5. Cette grande tromperie ne fonctionne que parce que les milliardaires contrôlent également les médias, qui servent leurs intérêts. Les médias tolèrent une dissidence limitée pour donner au public le sentiment qu'il existe une pleine pluralité de voix. Mais quiconque exprime une véritable dissidence - qui remet en question le pouvoir des entreprises - est dénoncée par ces mêmes médias comme étant un illuminé, un socialiste, un antisémite ou un terroriste [ou 'une 5e colonne']. Rares sont ceux qui entendent leurs arguments, soit parce que ces étiquettes suffisent à justifier qu'on leur refuse une tribune, soit parce que les entreprises médiatiques utilisent leur contrôle sur la base algorithmique des communications modernes pour s'assurer que la dissidence est secrètement enfermée dans les culs-de-sac des médias sociaux.
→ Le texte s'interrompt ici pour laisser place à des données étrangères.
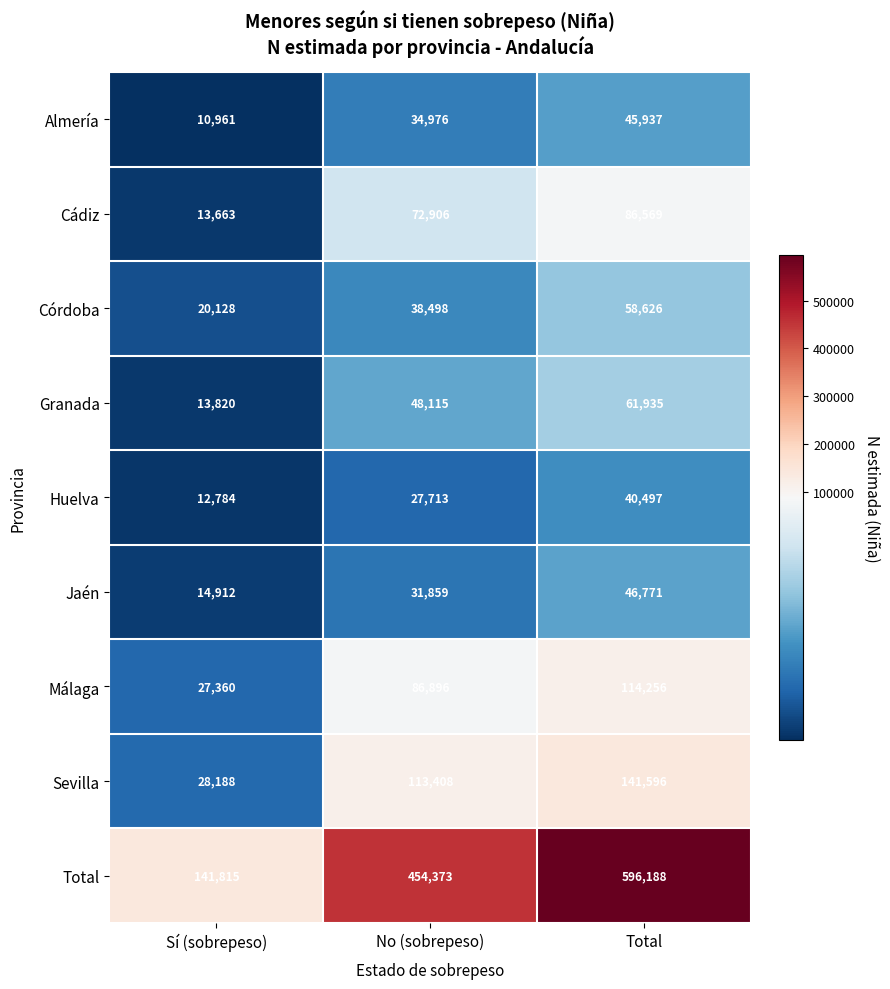

Reading left to right, extract all data points from this chart.

Almería: Sí (sobrepeso)=10961	No (sobrepeso)=34976	Total=45937
Cádiz: Sí (sobrepeso)=13663	No (sobrepeso)=72906	Total=86569
Córdoba: Sí (sobrepeso)=20128	No (sobrepeso)=38498	Total=58626
Granada: Sí (sobrepeso)=13820	No (sobrepeso)=48115	Total=61935
Huelva: Sí (sobrepeso)=12784	No (sobrepeso)=27713	Total=40497
Jaén: Sí (sobrepeso)=14912	No (sobrepeso)=31859	Total=46771
Málaga: Sí (sobrepeso)=27360	No (sobrepeso)=86896	Total=114256
Sevilla: Sí (sobrepeso)=28188	No (sobrepeso)=113408	Total=141596
Total: Sí (sobrepeso)=141815	No (sobrepeso)=454373	Total=596188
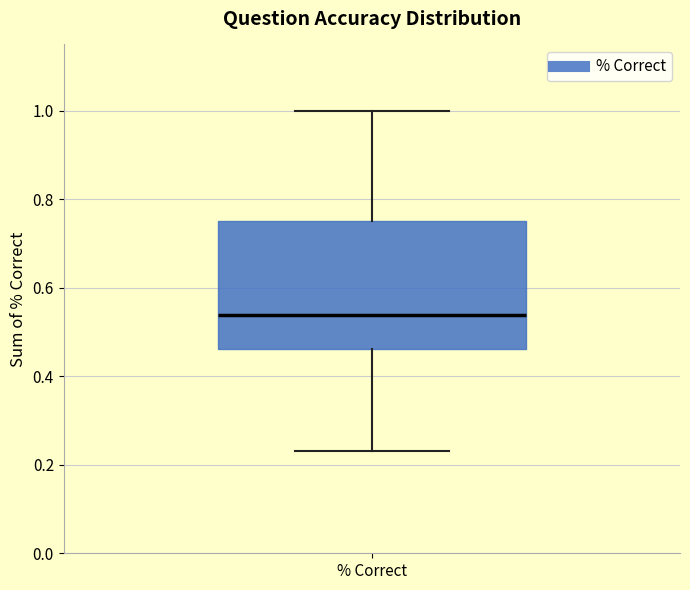

Where is the upper edge of the box for % Correct on the y-axis? The values are not printed on the chart, so give them approximately, as read against the axis.

0.76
6. Le rôle des médias s'accroît au fur et à mesure que le règne des entreprises se dégrade de manière de plus en plus catastrophique - les ressources nécessaires à une croissance sans fin s'épuisent ; les coûts externalisés du viol de la planète par les entreprises créent de plus en plus de déchets toxiques et perturbent l'équilibre fragile du climat.
Leur tâche consiste à distraire le public avec un régime sans fin de petites crises qui peuvent être imputées à des « ennemis », à la nature ou au hasard, mais jamais aux entreprises elles-mêmes. L'énergie du public est investie dans l'inquiétude et les débats sur la menace de l'Eurasie et de l'Estasie, les dangers du terrorisme, la menace posée par les immigrants, l'épidémie de stupéfiants, les urgences sanitaires, les événements météorologiques inattendus, l'apocalypse de l'IA, les dangers de la liberté d'expression, et ainsi de suite.

Et pendant que le public se préoccupe de ces questions, les entreprises extraient encore plus d'argent de l'économie, affirmant que cet argent est nécessaire pour protéger tout le monde de l'Estasie d'aujourd'hui, et de l'Eurasie de demain. Que de nouvelles technologies doivent être développées pour éradiquer le terrorisme et stopper l'arrivée des bateaux. Qu'une guerre sophistiquée est menée chez nous et à l'étranger contre les barons de la drogue. Qu'un nouveau monde de percées médicales est en cours d'élaboration. Que l'on investit dans des technologies « vertes » vitales qui sauveront la situation. On imagine des garde-fous pour l'IA. On cherche à concevoir des méthodes plus responsables pour encadrer la parole.
Tout cela n'était qu'une vision sombre d'un avenir possible. Ce scénario ne se réalisera pas. Nos sociétés sont trop solides, nos libertés trop sûres, les entreprises trop contrôlées pour que ce monde sombre puisse voir le jour.